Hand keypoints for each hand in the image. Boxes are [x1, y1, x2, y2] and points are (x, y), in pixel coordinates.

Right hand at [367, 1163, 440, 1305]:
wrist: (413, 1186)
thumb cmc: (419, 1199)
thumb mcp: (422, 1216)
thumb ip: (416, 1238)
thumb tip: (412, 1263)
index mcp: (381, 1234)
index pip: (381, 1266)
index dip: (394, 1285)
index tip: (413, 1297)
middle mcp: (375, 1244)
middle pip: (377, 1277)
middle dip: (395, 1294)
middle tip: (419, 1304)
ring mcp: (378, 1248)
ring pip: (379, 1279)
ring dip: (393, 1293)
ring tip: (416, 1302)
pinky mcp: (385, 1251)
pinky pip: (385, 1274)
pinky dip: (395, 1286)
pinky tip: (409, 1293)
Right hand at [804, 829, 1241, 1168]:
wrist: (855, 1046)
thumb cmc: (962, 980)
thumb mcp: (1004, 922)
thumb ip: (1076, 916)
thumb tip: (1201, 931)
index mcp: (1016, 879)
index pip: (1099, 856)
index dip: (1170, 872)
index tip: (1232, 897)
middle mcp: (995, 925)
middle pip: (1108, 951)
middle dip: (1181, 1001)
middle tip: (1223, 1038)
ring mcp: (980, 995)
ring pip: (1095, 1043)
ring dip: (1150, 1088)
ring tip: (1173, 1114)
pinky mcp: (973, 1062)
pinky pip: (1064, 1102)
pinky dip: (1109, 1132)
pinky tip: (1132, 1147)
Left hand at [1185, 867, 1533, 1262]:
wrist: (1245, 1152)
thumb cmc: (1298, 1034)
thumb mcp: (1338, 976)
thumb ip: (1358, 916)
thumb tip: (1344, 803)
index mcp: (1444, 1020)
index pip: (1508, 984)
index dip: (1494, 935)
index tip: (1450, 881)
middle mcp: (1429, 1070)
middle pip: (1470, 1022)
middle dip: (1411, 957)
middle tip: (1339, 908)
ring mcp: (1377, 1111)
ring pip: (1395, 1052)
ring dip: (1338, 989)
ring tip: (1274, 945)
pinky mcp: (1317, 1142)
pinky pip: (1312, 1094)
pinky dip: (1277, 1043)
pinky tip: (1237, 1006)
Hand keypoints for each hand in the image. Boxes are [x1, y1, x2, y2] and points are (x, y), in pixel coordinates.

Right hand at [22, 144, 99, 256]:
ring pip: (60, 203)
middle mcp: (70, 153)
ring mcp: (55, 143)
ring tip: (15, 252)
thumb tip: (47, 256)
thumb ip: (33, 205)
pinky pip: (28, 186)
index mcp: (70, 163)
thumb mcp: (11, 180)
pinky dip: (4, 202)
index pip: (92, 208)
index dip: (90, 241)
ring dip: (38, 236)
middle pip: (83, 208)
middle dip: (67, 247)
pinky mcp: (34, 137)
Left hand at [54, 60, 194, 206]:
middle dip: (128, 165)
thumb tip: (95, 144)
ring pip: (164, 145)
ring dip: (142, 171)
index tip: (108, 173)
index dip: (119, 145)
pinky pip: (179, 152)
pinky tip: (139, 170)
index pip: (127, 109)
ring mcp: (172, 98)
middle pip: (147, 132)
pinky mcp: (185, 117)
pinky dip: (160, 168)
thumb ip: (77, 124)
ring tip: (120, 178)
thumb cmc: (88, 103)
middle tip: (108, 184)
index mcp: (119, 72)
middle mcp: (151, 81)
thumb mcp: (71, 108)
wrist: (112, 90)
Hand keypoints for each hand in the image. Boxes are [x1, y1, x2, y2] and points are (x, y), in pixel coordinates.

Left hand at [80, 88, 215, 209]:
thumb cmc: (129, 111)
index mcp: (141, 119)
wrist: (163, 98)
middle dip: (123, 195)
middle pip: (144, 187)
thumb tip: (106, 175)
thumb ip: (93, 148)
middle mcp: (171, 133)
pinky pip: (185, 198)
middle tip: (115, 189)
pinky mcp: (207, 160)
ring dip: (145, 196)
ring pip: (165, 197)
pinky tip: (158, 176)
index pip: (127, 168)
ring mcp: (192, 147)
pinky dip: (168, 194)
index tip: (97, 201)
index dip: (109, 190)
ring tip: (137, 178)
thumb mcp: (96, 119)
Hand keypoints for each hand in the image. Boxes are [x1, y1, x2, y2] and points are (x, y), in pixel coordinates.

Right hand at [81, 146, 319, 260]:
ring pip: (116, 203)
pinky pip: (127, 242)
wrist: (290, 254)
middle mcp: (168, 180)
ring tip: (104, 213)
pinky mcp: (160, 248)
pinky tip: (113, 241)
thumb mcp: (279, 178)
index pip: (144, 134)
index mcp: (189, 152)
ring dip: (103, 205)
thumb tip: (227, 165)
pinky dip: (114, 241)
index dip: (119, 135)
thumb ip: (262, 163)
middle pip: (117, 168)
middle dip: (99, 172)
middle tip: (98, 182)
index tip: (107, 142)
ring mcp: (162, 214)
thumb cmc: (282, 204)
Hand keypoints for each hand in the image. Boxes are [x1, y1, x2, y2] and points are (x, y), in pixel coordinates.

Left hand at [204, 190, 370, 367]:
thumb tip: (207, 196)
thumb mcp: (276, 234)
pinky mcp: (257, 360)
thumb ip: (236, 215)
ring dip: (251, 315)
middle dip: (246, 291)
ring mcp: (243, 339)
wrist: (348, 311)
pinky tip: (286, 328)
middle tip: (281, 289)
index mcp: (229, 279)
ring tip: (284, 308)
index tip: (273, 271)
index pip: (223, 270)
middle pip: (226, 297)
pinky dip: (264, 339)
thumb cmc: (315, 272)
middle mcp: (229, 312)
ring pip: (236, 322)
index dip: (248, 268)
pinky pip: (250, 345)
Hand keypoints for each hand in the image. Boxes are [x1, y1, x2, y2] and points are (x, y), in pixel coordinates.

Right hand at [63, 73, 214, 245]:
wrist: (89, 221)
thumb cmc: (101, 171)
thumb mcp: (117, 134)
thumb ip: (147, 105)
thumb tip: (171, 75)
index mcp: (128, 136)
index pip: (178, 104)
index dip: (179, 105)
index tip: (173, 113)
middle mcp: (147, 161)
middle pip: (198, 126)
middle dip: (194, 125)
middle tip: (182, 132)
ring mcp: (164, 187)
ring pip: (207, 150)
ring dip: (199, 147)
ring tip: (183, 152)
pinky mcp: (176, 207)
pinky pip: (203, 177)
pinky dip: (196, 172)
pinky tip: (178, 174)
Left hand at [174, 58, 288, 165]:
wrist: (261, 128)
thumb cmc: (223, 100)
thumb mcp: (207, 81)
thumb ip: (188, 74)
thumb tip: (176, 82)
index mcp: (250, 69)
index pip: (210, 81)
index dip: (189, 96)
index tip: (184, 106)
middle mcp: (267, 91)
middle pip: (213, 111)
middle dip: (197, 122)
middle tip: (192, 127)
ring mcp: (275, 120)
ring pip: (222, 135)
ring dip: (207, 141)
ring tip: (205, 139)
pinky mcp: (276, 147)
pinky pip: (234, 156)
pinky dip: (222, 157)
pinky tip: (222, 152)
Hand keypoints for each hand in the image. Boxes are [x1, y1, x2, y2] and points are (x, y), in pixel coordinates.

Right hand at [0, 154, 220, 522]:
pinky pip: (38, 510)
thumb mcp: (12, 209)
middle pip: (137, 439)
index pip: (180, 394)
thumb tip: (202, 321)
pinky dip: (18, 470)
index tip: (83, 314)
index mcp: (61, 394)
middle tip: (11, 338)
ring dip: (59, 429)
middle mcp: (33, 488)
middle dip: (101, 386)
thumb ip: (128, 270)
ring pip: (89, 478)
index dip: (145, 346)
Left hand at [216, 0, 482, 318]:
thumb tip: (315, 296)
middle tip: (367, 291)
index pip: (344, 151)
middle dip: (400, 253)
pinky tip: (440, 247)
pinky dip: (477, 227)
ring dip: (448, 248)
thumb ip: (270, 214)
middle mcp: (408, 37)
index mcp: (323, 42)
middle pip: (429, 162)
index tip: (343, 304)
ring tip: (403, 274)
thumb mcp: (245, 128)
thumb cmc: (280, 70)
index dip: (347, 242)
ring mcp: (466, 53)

──────

▶ Task objective
Would you please write out, exactly and with no other lines, the stretch of the listing above from the line containing "ring pip: (207, 150)" through the line containing "index pip: (344, 151)"?

▶ Expected answer
ring pip: (207, 150)
ring dip: (199, 147)
ring tip: (183, 152)
pinky mcp: (176, 207)
pinky pip: (203, 177)
pinky dip: (196, 172)
pinky tip: (178, 174)
Left hand at [174, 58, 288, 165]:
wrist: (261, 128)
thumb cmc: (223, 100)
thumb mcp: (207, 81)
thumb ip: (188, 74)
thumb tip: (176, 82)
index mcp: (250, 69)
index pip: (210, 81)
index dip: (189, 96)
index tip: (184, 106)
middle mcp: (267, 91)
middle pip: (213, 111)
middle dip: (197, 122)
middle tip: (192, 127)
ring mcp: (275, 120)
ring pip: (222, 135)
ring dip: (207, 141)
ring tip: (205, 139)
pinky mcp: (276, 147)
pinky pip: (234, 156)
pinky dip: (222, 157)
pinky tip: (222, 152)
Hand keypoints for each hand in the image. Boxes are [x1, y1, x2, y2] and points are (x, y), in pixel coordinates.

Right hand at [0, 154, 220, 522]:
pinky pip: (38, 510)
thumb mcp: (12, 209)
middle pip: (137, 439)
index pip: (180, 394)
thumb tip: (202, 321)
pinky dip: (18, 470)
index tip: (83, 314)
index mcp: (61, 394)
middle tip: (11, 338)
ring dip: (59, 429)
middle mcp: (33, 488)
middle dip: (101, 386)
thumb ip: (128, 270)
ring pip: (89, 478)
index dip: (145, 346)
Left hand at [216, 0, 482, 318]:
thumb tip: (315, 296)
middle tip: (367, 291)
index pip: (344, 151)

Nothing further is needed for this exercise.